What to produce » Read the records below and report each line in which "Manager" occurs.
________________________
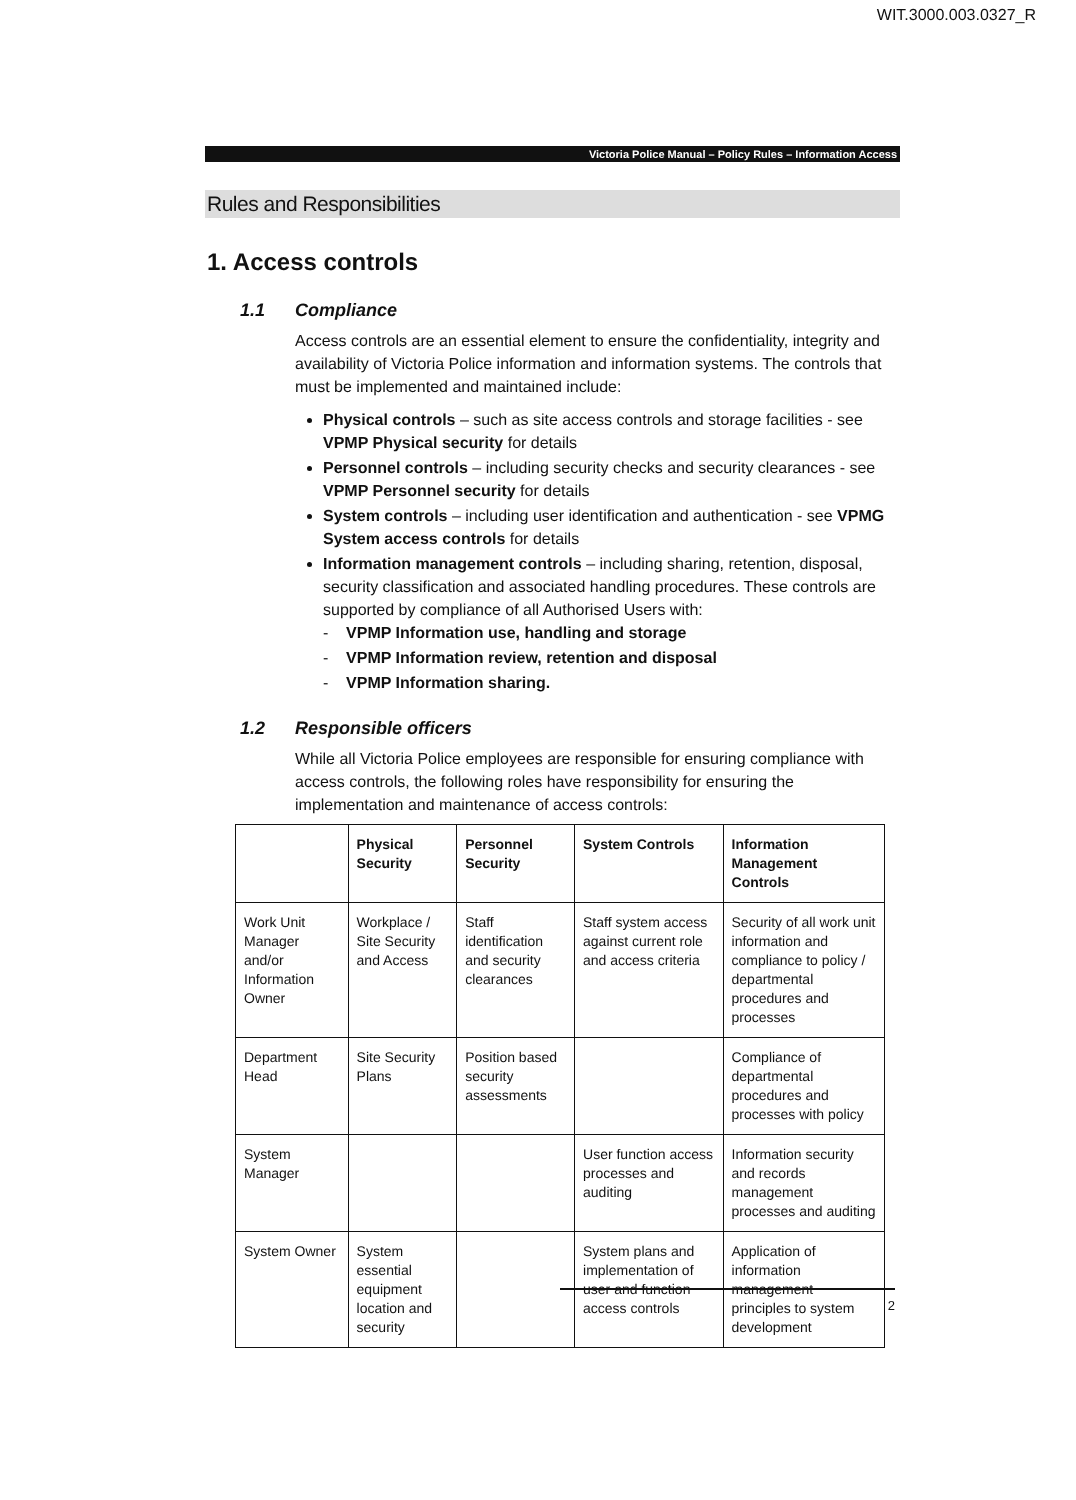WIT.3000.003.0327_R
Victoria Police Manual – Policy Rules – Information Access
Rules and Responsibilities
1. Access controls
1.1 Compliance
Access controls are an essential element to ensure the confidentiality, integrity and availability of Victoria Police information and information systems. The controls that must be implemented and maintained include:
Physical controls – such as site access controls and storage facilities - see VPMP Physical security for details
Personnel controls – including security checks and security clearances - see VPMP Personnel security for details
System controls – including user identification and authentication - see VPMG System access controls for details
Information management controls – including sharing, retention, disposal, security classification and associated handling procedures. These controls are supported by compliance of all Authorised Users with:
- VPMP Information use, handling and storage
- VPMP Information review, retention and disposal
- VPMP Information sharing.
1.2 Responsible officers
While all Victoria Police employees are responsible for ensuring compliance with access controls, the following roles have responsibility for ensuring the implementation and maintenance of access controls:
| | Physical Security | Personnel Security | System Controls | Information Management Controls |
| --- | --- | --- | --- | --- |
| Work Unit Manager and/or Information Owner | Workplace / Site Security and Access | Staff identification and security clearances | Staff system access against current role and access criteria | Security of all work unit information and compliance to policy / departmental procedures and processes |
| Department Head | Site Security Plans | Position based security assessments | | Compliance of departmental procedures and processes with policy |
| System Manager | | | User function access processes and auditing | Information security and records management processes and auditing |
| System Owner | System essential equipment location and security | | System plans and implementation of user and function access controls | Application of information management principles to system development |
2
________________________
Solution for this exercise »
| Work Unit Manager and/or Information Owner | Workplace / Site Security and Access | Staff identification and security clearances | Staff system access against current role and access criteria | Security of all work unit information and compliance to policy / departmental procedures and processes |
| System Manager | | | User function access processes and auditing | Information security and records management processes and auditing |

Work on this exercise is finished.